— TASK REQUIREMENTS —
(a) From the blog post on maximizing an investment game function, pull out the passage starting with "So $g(x)>0$ if" and going on through "if $\gamma > x$.", word for word.
(b) Which board games does the blog post on maximizing an investment game function say use that function?
(c) Continue the blog post on maximizing an investment game function over integers, starting after its final sentence.

::: PASSAGE PROVIDED :::

Artificial Intelligence Blog

In the previous 5 parts, I described several theorems which are useful for finding the maximum value of a function $f$ over integers.  In parts 1, 2, and 3, $f$ was concave.  In part 4, $f$ was continuous.  And in part 5, there were no restrictions on $f$.  In this post, the focus is on finding the maximum value of an investment game function over integers.

What is the maximum of $$f(x)=\exp(\alpha x) (T-x)$$ over all integers?  This function appears in several investment board games including Terraforming Mars, Master of Orion, and Roll for the Galaxy.

EXAMPLE $f(x)=\exp(\alpha x) (T-x)$

Let’s find the maximum of $f:\mathbb{R}\rightarrow\mathbb R$ where $$f(x)=\exp(\alpha x) (T-x),$$ $\alpha>0$, and $T>0$. The $\exp(\alpha x)$ is always postive, so $$f(x)>0\quad\mathrm{\ if\ and\ only\ if\ } x<T.$$

Let $g(x) = f(x+1) – f(x)$ as in “Maximizing a Function over Integers (Part 5)“. Let $\beta=\exp(\alpha)$. We can use some algebra to better understand the behavior of $g$.

$$\begin{aligned}g(x) &= f(x+1) – f(x)\\&= \exp(\alpha (x+1)) (T-(x+1)) – \exp(\alpha x) (T-x)\\&= \beta\beta^x (T-x -1) – \beta^x (T-x)\\&= \beta^x [ \beta(T-x -1) - T+x]\\&=\beta^x [ (1-\beta) x + (\beta-1) T -\beta]\\&=\beta^x [ (\beta-1)(T-x) -\beta].\end{aligned}
$$

So $g(x)>0$ if and only if

$$\begin{aligned}(\beta-1)(T-x) -\beta &>0\\(\beta-1)(T-x) &>\beta\\T-x &>\frac{\beta}{\beta-1} \\T- \frac{\beta}{\beta-1} &> x\\\gamma &> x\end{aligned}
$$
where $$\gamma=T- \frac{\beta}{\beta-1}.$$ Consequently,

$g(x)<0$ if and only if $\gamma < x$,

and by reversing the inequalities in the argument above,

$g(x)>0$ if and only if $\gamma > x$.

(This statement implies that if we restrict $f$ to integer inputs, then $f$ is increasing for inputs less than $\gamma-1$ and decreasing for inputs greater than $\gamma$.)

::: EXCERPTED DATA :::

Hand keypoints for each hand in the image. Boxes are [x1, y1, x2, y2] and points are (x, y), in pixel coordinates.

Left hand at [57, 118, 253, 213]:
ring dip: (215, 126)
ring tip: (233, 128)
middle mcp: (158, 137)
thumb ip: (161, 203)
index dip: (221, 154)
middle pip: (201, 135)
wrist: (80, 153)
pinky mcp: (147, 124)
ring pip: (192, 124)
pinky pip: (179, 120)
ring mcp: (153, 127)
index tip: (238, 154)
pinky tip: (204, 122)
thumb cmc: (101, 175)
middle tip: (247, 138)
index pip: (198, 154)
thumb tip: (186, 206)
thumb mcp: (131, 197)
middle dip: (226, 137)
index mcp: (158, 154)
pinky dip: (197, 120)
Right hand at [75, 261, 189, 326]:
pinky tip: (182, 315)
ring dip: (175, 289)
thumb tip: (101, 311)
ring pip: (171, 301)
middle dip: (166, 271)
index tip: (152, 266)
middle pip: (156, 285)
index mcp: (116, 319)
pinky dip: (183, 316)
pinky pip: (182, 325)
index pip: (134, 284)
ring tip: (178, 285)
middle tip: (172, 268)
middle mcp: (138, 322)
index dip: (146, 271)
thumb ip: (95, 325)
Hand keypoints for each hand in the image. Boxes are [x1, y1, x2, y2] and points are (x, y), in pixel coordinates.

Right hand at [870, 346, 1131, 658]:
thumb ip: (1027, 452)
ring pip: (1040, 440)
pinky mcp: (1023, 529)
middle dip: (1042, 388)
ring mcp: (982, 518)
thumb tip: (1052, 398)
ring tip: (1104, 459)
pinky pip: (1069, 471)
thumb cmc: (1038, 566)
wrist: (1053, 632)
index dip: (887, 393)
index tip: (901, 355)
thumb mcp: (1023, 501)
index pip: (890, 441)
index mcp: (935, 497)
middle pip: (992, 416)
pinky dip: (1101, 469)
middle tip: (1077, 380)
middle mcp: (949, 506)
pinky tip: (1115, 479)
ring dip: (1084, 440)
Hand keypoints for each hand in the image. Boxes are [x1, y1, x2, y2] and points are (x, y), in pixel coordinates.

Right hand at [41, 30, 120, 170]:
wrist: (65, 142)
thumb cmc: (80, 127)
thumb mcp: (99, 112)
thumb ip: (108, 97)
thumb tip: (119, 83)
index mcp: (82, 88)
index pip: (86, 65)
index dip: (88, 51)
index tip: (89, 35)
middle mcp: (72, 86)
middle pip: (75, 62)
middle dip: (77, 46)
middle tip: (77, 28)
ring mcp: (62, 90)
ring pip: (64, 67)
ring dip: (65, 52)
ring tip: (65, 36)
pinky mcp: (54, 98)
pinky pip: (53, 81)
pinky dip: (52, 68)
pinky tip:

:::

— ANSWERS TO THIS EXERCISE —
(a)
So $g(x)>0$ if and only if

$$\begin{aligned}(\beta-1)(T-x) -\beta &>0\\(\beta-1)(T-x) &>\beta\\T-x &>\frac{\beta}{\beta-1} \\T- \frac{\beta}{\beta-1} &> x\\\gamma &> x\end{aligned}
$$
where $$\gamma=T- \frac{\beta}{\beta-1}.$$ Consequently,

$g(x)<0$ if and only if $\gamma < x$,

and by reversing the inequalities in the argument above,

$g(x)>0$ if and only if $\gamma > x$.

(b) Terraforming Mars, Master of Orion, and Roll for the Galaxy.

(c)
We can apply the lemmas from Part 5 to conclude that

– if $\gamma$ is an integer, then the maximum value of $f$ amoung all integers is $f(\gamma)$ which is also equal to $f(\gamma+1)$, and
– if $\gamma$ is not an integer, then the maximum value of $f$ amoung all integers is $f(\mathrm{ceil}(\gamma))$ and that maximum value is only attained by the input $\mathrm{ceil}(\gamma)$.

(Technical note: The lemmas in Part 5 can be applied with $b=T+1$ and and real number $a<\gamma-1$.)

$f(x) = 1.1^x (100-x)$

For example, if $$f(x) = 1.1^x (100-x)=\exp(\alpha x)(T-x)$$ with $\alpha=\log(1.1)$ and $T=100$, then

$$\begin{aligned}\beta=\exp(\alpha)&=\exp(\log(1.1)) = 1.1,\quad\mathrm{and}\\ \gamma= T- \frac{\beta}{\beta-1}&= 100- \frac{1.1}{1.1-1}= 100 -11 = 89.\end{aligned}$$

We conclude that the maximum value of $f$ over all integers is $$f(\gamma) =f(\gamma+1) = f(89)=f(90)\approx53130.2$$ Note that $f(88) \approx 52691.1$ and $f(91)\approx 52598.9$.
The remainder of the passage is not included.